I’m so anxious lately about pretty much everything. It’s not even rational but I can’t seem to get free of it.
Chloe still hasn’t found a job. And Dyl put in his two week notice at his job. I know that his job has really made him miserable and it’s taken up so much time.
I guess that once he’s done with work, I will have a much easier time with teaching him to drive. His work schedule is such that he hasn’t been able to get there at any of their available times.
However, I’m also very unhappy with the driving instruction and the staff there has been super rude to me, so I don’t know if I will have to find a way to get him some driving instruction otherwise. If I do, that’s going to cost several hundred dollars that I can’t really afford to spend.
But one way or another, I have to get him driving soon and then help him look for a car of his own. Once he has that, my life will be a lot easier.

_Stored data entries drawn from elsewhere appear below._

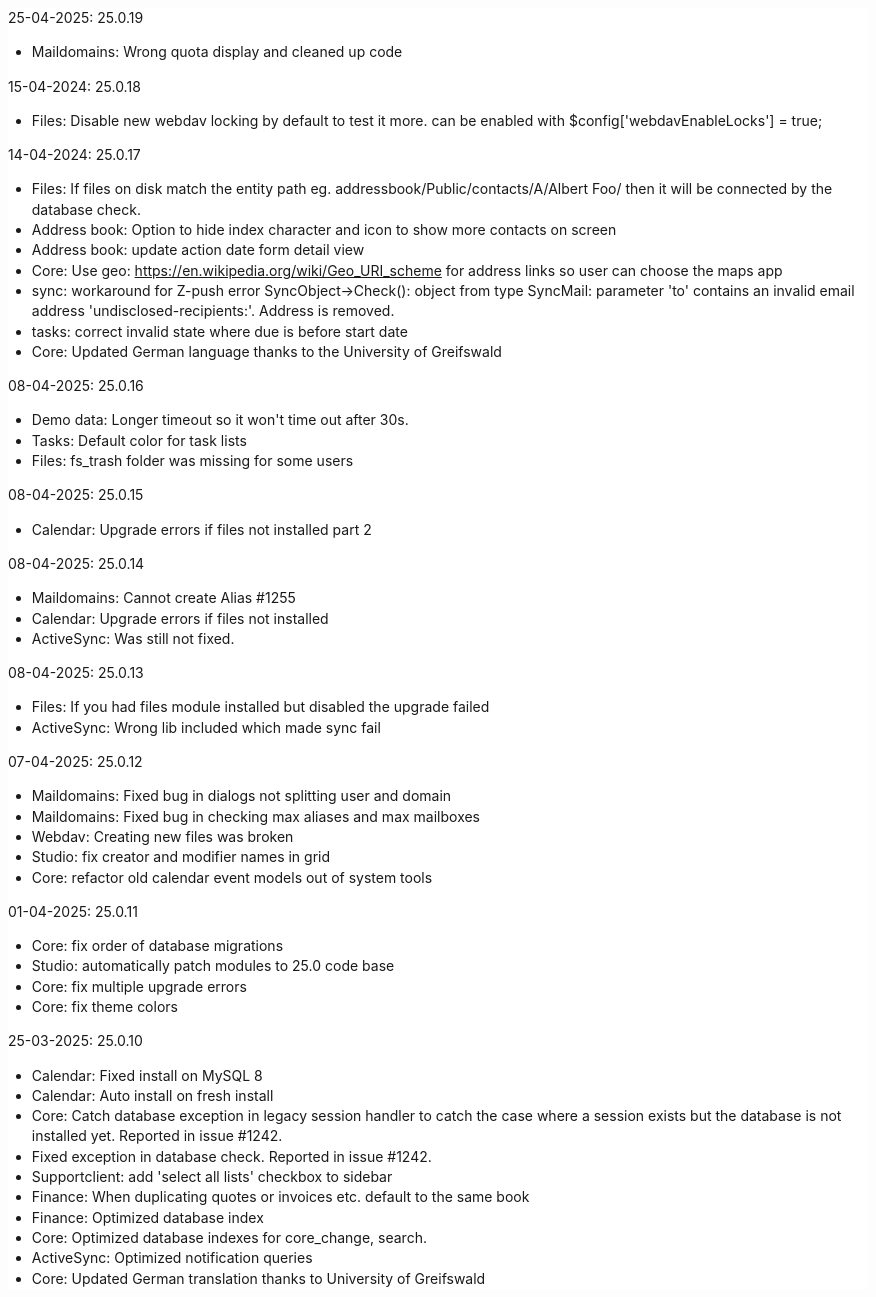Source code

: 
25-04-2025: 25.0.19
- Maildomains: Wrong quota display and cleaned up code

15-04-2024: 25.0.18
- Files: Disable new webdav locking by default to test it more. can be enabled with $config['webdavEnableLocks'] = true;

14-04-2024: 25.0.17
- Files: If files on disk match the entity path eg. addressbook/Public/contacts/A/Albert Foo/ then it will be connected by the database check.
- Address book: Option to hide index character and icon to show more contacts on screen
- Address book: update action date form detail view
- Core: Use geo: https://en.wikipedia.org/wiki/Geo_URI_scheme for address links so user can choose the maps app
- sync: workaround for Z-push error SyncObject->Check(): object from type SyncMail: parameter 'to' contains an invalid email address 'undisclosed-recipients:'. Address is removed.
- tasks: correct invalid state where due is before start date
- Core: Updated German language thanks to the University of Greifswald

08-04-2025: 25.0.16
- Demo data: Longer timeout so it won't time out after 30s.
- Tasks: Default color for task lists
- Files: fs_trash folder was missing for some users

08-04-2025: 25.0.15
- Calendar: Upgrade errors if files not installed part 2

08-04-2025: 25.0.14
- Maildomains: Cannot create Alias #1255
- Calendar: Upgrade errors if files not installed
- ActiveSync: Was still not fixed.

08-04-2025: 25.0.13
- Files: If you had files module installed but disabled the upgrade failed
- ActiveSync: Wrong lib included which made sync fail

07-04-2025: 25.0.12
- Maildomains: Fixed bug in dialogs not splitting user and domain
- Maildomains: Fixed bug in checking max aliases and max mailboxes
- Webdav: Creating new files was broken
- Studio: fix creator and modifier names in grid
- Core: refactor old calendar event models out of system tools

01-04-2025: 25.0.11
- Core: fix order of database migrations
- Studio: automatically patch modules to 25.0 code base
- Core: fix multiple upgrade errors
- Core: fix theme colors

25-03-2025: 25.0.10
- Calendar: Fixed install on MySQL 8
- Calendar: Auto install on fresh install
- Core: Catch database exception in legacy session handler to catch the case where a session exists but the
  database is not installed yet. Reported in issue #1242.
- Fixed exception in database check. Reported in issue #1242.
- Supportclient: add 'select all lists' checkbox to sidebar
- Finance: When duplicating quotes or invoices etc. default to the same book
- Finance: Optimized database index
- Core: Optimized database indexes for core_change, search.
- ActiveSync: Optimized notification queries
- Core: Updated German translation thanks to University of Greifswald

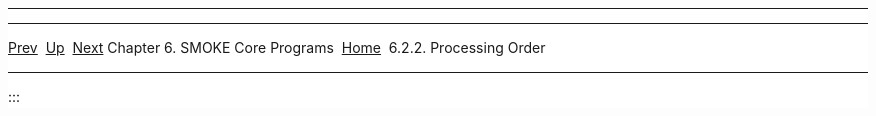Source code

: ------------------------------------------------------------------------

  --------------------------------- -------------------- --------------------------
  [Prev](ch06.html)                   [Up](ch06.html)       [Next](ch06s02s02.html)
  Chapter 6. SMOKE Core Programs     [Home](index.html)     6.2.2. Processing Order
  --------------------------------- -------------------- --------------------------
:::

I also feel a lot of anxiety about the fact that Chloe is draining her savings to help me out because that was her fund for gender change. She’s trying really hard to get hired at Starbucks, where they will cover the associated costs.
I could also try to get hired by the Trevor Project because their insurance would also cover those costs. But I took a break from my training with them because the training was increasing my anxiety. I’m supposed to let them know by later this month if I want to restart my training, in which case I wouldn’t have to reapply. But at this current moment, I still don’t feel ready.
I feel like I’m in limbo and I just want things to get easier. And they’re not. I know that my biggest challenge is to stay present in the moment and not be looking ahead to the future. The future looks pretty terrifying, I’m not going to lie.
But as Chloe reminded me earlier, I just have to focus on the now. And right now I have all my needs met. Dyl has plenty of money saved up because he has banked most of his checks. He plans to try to learn some coding for a while and see if having more skills can help him get a better job.
Everything will probably be fine in the end. But in the meantime, nothing is under control and nothing is going according to plan. I’m not as much of a control freak as I used to be but this is still a bit much to handle, even for me.